“Ci guardano tutti, i bianchi ricchi e i neri poveri. Non facciamo parte né degli uni né degli altri perché siamo dei bianchi poveri che sono stati estromessi da questa società. Noi siamo in un limbo, siamo arrabbiati e non vogliamo rimanerci”. Questo è lo stato d’animo che emerge più di ogni altra cosa da Louisiana – The other side, documentario che Roberto Minervini ha girato in quell’America che meno è nota al grande pubblico. Un limbo che le istituzioni paiono aver dimenticato e del quale riusciranno a ricordarsi, forse, solo quando la loro rabbia s’incontrerà con una dose d’incoscienza e di risorse tali da scatenare un’altra guerra d’indipendenza. Tossici sull’orlo del precipizio, vecchi tanto più allegri di quanto il colore della loro pelle farebbe presagire: i personaggi che popolano questa storia, come afferma lo stesso regista, vivono delle “rappresentazioni del reale scelte di comune accordo fra me e loro”.

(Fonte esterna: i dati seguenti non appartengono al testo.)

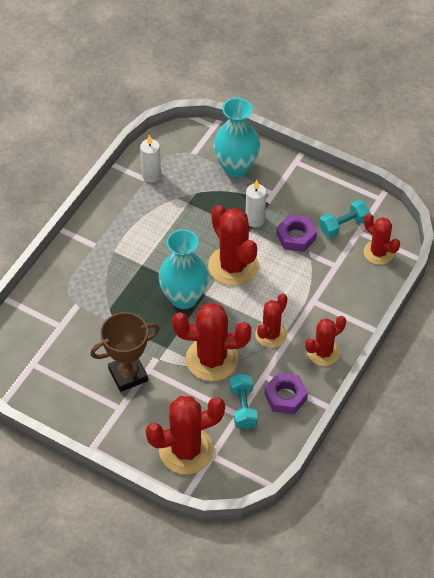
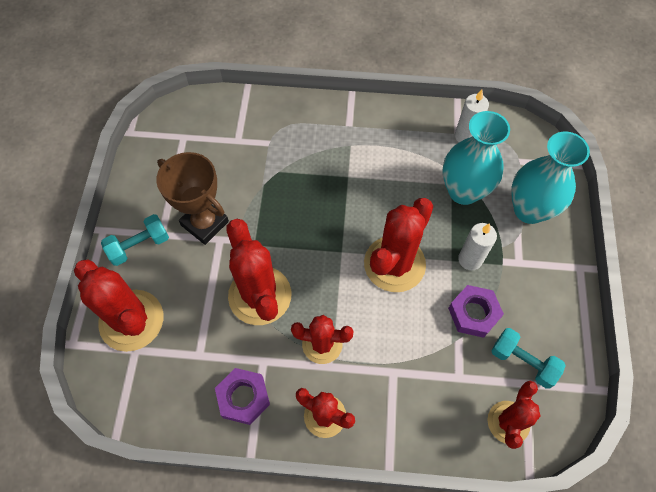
camera: 65 degrees right, 10 degrees up
turquoise vase [159,229,209,309] -> turquoise vase moved to [443,111,510,205]
turquoise dumbbell [230,373,258,430] -> turquoise dumbbell moved to [101,214,169,266]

Mettere in scena nel modo più discreto possibile la loro vita così com’è, senza note di regia, è già abbastanza pittoresco, motivo per il quale il lavoro della troupe guidata da Minervini ha cercato il più possibile di mimetizzarsi nelle loro esistenze. Hanno cominciato con Mark e Lisa, drogati che paiono meno disperati e più lucidi di come ce li immagineremmo, per concludere con un gruppo di veterani in disarmo che non potrebbero più imbracciare un fucile ma che temono per la loro sicurezza, per gli abusi che il governo potrebbe perpetrare nei loro confronti.Nonostante la punta di retorica involontaria che emerge da questa rappresentazione, che assomiglia un po’ troppo a quello che si vede in un blockbuster (ma allora i soldati americani sono davvero come quelli dei film?), conoscere il momento storico e sociale dell’America di oggi giova a una comprensione meno superficiale e più genuina del film. Quegli ex soldati hanno delle ragioni per pretendere ciò che pretendono, condivisibili oppure no. Lo sguardo è crudo, senza filtri davanti all’obiettivo (narrativi o fisici che siano), come ammette Minervini. “Conosco bene il linguaggio della fotografia e del reportage” dice, per poi aggiungere “l’elemento essenziale del mio modo di fare cinema è il farsi da parte”. Nascondersi così tanto significa scegliere di escludere la maggior parte del pubblico ma non “fregarsene”.
Louisiana è un film lento difficile da sopportare, che può gratificarti solo se (prima o dopo) t’informi per conto tuo su quel mondo estraneo ma nemmeno troppo. Quante periferie, in tutto il mondo, sono immerse in un contesto simile o almeno comparabile? La gratificazione, però, alla fine arriva. Una seconda visione, probabilmente, scorrerebbe molto più veloce.